Sometimes building owners collect statements from service contractors and then sign their AFSS based on this. The statements often certify that the systems have been serviced to the service standard and do not certify that the system will function to the design standard. If there has been no inspection of the Division 7 items then the building owners may be inadvertently completing the AFS without due diligence and perhaps erroneously.

 

Compliance Emergency Planning can assist building owners when the AFSS is due. Compliance Emergency Planning can perform an audit of the essential safety measures that were listed on the Fire Safety Schedule.
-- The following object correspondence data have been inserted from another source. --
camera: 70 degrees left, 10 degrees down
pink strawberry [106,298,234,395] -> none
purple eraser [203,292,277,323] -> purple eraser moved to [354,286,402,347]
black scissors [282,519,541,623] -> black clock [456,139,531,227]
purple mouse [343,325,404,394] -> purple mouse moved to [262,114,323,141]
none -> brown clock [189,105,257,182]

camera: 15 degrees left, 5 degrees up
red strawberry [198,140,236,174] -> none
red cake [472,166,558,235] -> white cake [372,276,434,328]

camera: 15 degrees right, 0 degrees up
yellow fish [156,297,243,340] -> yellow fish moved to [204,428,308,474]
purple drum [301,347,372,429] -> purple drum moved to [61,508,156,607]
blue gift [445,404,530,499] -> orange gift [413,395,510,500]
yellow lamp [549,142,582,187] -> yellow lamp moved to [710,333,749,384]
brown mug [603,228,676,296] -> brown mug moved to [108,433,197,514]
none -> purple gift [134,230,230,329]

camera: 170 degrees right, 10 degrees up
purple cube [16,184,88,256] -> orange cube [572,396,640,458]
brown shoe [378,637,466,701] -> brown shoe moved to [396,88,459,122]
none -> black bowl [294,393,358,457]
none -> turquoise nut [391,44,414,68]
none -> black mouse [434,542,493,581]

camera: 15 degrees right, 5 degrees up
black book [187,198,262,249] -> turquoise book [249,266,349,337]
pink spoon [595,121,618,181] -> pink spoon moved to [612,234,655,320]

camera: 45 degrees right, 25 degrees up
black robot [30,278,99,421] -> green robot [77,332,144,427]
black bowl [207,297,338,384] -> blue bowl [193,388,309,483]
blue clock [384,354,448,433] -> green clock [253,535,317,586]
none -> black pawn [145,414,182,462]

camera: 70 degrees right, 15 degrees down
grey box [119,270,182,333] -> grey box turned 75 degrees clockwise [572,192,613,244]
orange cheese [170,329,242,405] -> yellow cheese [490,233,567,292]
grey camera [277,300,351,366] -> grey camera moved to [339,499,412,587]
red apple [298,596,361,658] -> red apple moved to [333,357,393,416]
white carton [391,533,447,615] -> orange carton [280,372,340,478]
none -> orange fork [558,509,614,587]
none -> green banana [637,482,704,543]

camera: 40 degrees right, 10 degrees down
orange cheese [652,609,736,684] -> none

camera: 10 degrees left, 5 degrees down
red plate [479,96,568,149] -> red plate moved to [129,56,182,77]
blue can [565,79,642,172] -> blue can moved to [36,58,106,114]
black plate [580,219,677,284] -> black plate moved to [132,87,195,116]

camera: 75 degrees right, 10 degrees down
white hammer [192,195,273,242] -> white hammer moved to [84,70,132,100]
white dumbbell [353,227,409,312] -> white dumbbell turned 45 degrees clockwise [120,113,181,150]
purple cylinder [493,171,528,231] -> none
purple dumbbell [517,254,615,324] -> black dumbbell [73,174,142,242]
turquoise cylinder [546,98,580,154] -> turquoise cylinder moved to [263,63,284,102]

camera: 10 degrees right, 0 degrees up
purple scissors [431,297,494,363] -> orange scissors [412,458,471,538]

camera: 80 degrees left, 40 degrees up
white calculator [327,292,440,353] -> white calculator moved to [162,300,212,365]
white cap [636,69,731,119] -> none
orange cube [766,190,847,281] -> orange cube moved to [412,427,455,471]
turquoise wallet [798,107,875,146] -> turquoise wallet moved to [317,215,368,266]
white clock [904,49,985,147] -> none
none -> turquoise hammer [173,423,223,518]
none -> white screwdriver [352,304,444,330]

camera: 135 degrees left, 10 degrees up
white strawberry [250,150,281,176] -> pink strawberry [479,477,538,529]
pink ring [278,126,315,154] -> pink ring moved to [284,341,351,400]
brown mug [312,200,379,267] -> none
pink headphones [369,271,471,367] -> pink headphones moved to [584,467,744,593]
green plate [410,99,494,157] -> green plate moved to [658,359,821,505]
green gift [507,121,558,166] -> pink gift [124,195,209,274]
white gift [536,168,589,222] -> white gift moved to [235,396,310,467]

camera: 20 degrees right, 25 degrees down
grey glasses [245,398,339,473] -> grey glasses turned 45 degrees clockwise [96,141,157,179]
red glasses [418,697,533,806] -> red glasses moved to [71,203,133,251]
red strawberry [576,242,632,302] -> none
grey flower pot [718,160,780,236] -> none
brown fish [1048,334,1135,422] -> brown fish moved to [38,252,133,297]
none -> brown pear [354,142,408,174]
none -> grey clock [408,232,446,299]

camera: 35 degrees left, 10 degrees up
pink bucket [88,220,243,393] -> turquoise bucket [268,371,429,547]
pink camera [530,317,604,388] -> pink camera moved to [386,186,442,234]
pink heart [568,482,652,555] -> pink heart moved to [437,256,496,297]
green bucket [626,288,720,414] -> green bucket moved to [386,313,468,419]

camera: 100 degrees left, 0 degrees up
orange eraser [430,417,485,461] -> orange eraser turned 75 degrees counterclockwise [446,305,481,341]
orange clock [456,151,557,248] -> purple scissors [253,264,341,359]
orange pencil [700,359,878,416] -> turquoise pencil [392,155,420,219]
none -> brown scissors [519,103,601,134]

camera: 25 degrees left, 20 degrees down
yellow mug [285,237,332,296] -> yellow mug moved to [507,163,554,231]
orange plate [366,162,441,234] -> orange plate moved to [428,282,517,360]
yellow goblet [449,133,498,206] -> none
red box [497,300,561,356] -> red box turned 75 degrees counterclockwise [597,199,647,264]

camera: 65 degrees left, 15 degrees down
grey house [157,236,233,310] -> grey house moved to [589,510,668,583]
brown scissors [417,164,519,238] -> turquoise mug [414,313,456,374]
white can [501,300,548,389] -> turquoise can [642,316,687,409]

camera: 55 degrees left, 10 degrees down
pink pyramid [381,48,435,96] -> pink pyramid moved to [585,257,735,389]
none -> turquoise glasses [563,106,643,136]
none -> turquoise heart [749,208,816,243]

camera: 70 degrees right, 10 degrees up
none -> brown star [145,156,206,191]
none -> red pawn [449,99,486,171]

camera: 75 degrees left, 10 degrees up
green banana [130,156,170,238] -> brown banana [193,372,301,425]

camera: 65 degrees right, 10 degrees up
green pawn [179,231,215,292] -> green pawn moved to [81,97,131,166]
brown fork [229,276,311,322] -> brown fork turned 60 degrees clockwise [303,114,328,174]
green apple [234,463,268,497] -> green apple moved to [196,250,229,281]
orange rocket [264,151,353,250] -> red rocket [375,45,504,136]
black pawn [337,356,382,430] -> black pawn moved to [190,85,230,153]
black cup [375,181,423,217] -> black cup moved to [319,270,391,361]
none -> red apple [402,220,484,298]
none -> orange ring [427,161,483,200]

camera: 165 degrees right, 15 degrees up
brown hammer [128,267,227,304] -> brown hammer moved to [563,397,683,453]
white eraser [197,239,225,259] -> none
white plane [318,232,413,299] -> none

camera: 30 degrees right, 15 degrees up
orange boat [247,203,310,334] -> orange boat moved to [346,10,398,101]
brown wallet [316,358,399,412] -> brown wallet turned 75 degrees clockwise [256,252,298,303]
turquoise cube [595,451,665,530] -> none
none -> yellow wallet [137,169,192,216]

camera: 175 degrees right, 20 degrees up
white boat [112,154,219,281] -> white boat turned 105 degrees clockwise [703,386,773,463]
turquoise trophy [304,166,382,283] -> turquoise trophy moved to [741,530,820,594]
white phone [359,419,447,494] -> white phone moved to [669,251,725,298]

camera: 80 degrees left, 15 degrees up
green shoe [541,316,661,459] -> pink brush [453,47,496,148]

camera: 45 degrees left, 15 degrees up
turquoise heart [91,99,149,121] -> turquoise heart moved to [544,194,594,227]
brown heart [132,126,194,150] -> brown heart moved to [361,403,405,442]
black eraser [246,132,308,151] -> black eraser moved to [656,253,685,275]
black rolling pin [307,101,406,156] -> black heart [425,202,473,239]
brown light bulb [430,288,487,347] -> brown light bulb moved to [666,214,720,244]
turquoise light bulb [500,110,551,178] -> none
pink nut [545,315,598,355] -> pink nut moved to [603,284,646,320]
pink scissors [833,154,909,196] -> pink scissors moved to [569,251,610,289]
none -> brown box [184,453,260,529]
The audit employs a complete facility walk through to:

  • research any defects in the listed measures that may prevent them from performing to the installation standard;
  • review the service records of the measures to ensure the required service has been performed;
  • compare the service levels delivered to the service levels contracted, providing feedback on work that has been paid for but may have been omitted;
  • determine whether any outstanding maintenance recommendations need to be completed; and
  • produce a report, supported by photographs, of deficiencies that need to be corrected prior to the building owner confidently signing the AFSS.

 

This approach allows a quality control check to be completed by an auditor who is independent from the fire service contractor. It can highlight areas where service needs to be improved, outstanding services that are required, either those recommended by the service provider and not yet accepted or services paid for and not yet completed.

An AFSS audit helps distinguish maintenance and rectification that is needed for compliance, from optional system improvements, while providing the important ‘Division 7 check’.